Assuming the first photon starts at x=0 at t=0, it's position would be given by x=ct. And similarly for the second photon, the position would be given by x=L+ct. So should I transform these two coordinates and substitute for t in terms of t'?

8. Jul 7, 2011

George Jones

Staff Emeritus
Yes, transform x and t in both of these equations.

9. Jul 7, 2011

Pi-Bond

Ok, I finally got it!

If the position of the first photon is given by x=ct in S, it's position in S' is given by:

$x'=t'\frac{c-v}{1-\frac{v}{c}}$

Similarly for the other photon, whose position in S is x=L+ct, it's position in S' is:

$x'=t'\frac{c-v}{1-\frac{v}{c}}+\gamma L(1+\frac{v}{c})$

The distance in S' is the difference in these positions, and thus the answer is obtained:

$\delta x'=L\sqrt{\frac{c+v}{c-v}}$

Just a follow up question - why can't I use the formula for length contraction to obtain this result?

10. Jul 7, 2011

lanedance

the length contraction formula gives the observed length contraction of the proper length of an object measured in the objects rest frame, when the proper length is measured from a frame of reference in relative motion to the object. the photons do not have a valid rest frame from which to measure the distance between them.

Last edited: Jul 7, 2011
11. Jul 7, 2011

George Jones

Staff Emeritus
Great!
lancedance gave you one answer. If I have the stamina, tomorrow I will give you a different and more detailed answer. In the meantime, can you write
$$\frac{c-v}{1-\frac{v}{c}}$$
much more simply? This won't change the answer you got, but it might make the physical situation clearer.

12. Jul 7, 2011

lanedance

hope i didn't confuse things, it has been a while since I've played with relativity...

13. Jul 8, 2011

Pi-Bond

I see - I can't use the length contraction formula because the photons themselves are in motion relative to the frame S.

@George Jones:
The first photon's position in S' can be written as:

$x'=ct'$

And the second one can be written as:

$x'=ct'+\gamma L(1+\frac{v}{c})$

I just copied my working here so I left the formulas as I wrote them. I would like to see what answer you can give!

14. Jul 10, 2011

George Jones

Staff Emeritus
As lanedance has said, in Lorentz contraction, there are two frames of reference; a ruler is at rest in one frame of reference and moves with respect to the other reference frame. In this situation, things (photons) move in two frames. This suggests considering a ruler that moves in two different frames.

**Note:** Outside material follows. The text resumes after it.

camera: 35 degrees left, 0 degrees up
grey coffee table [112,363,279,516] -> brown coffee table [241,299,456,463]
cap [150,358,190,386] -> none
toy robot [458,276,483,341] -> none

In the unprimed frame, let a ruler have length $L$ and move (in the positive x direction) with speed $V$. Let the worldlines of ends of the ruler be given by $x = Vt$ and $x = Vt + L$.

Let the primed frame move with respect to the unprimed frame with speed $v$. Using Lorentz transformations to express these worldlines with respect to the primed coordinates gives (after rearrangement) $x' = V't'$ and $x' = V't' + L'$, where
$$V' = \frac{V - v}{1 - \frac{Vv}{c^2}}$$
(relative speed!), and
$$L' = \frac{L}{\gamma \left( 1 - \frac{Vv}{c^2} \right)} .$$
Here, $\gamma = \left(1 - v^2 / c^2 \right)^{-1/2}$.

In the special case $V = v$, then the ruler is at rest in the primed frame, and $V' = 0$ and $L' = \gamma L$ in the above equations. Lorentz contraction!

In the special case $V = c$, then there isn't a ruler, but $L$ and $L'$ as spatial distances between photons, and $V' = c$ and
$$L' = L \sqrt{\frac{1 + \frac{v}{c}}{1 - \frac{v}{c}}} .$$
This shows that Lorentz contraction and the situation given in the original post are quite different special cases of a more general situation.

15. Jul 10, 2011

Pi-Bond

How did you get the formula for L'?

$L'=\large \frac{L}{\gamma (1-\frac{Vv}{c^{2}})}$

16. Jul 11, 2011

Pi-Bond

After solving a similar question, I think I understand this situation. The formula for L' simply comes from the Lorentz transforms. In summary, this procedure is necessary because the length to be measured is itself in motion in the original frame. Thus to transform the length to another frame, the motion of the length must be accounted for - hence the Lorentz transforms are to be used.

Thanks a lot for guiding me through!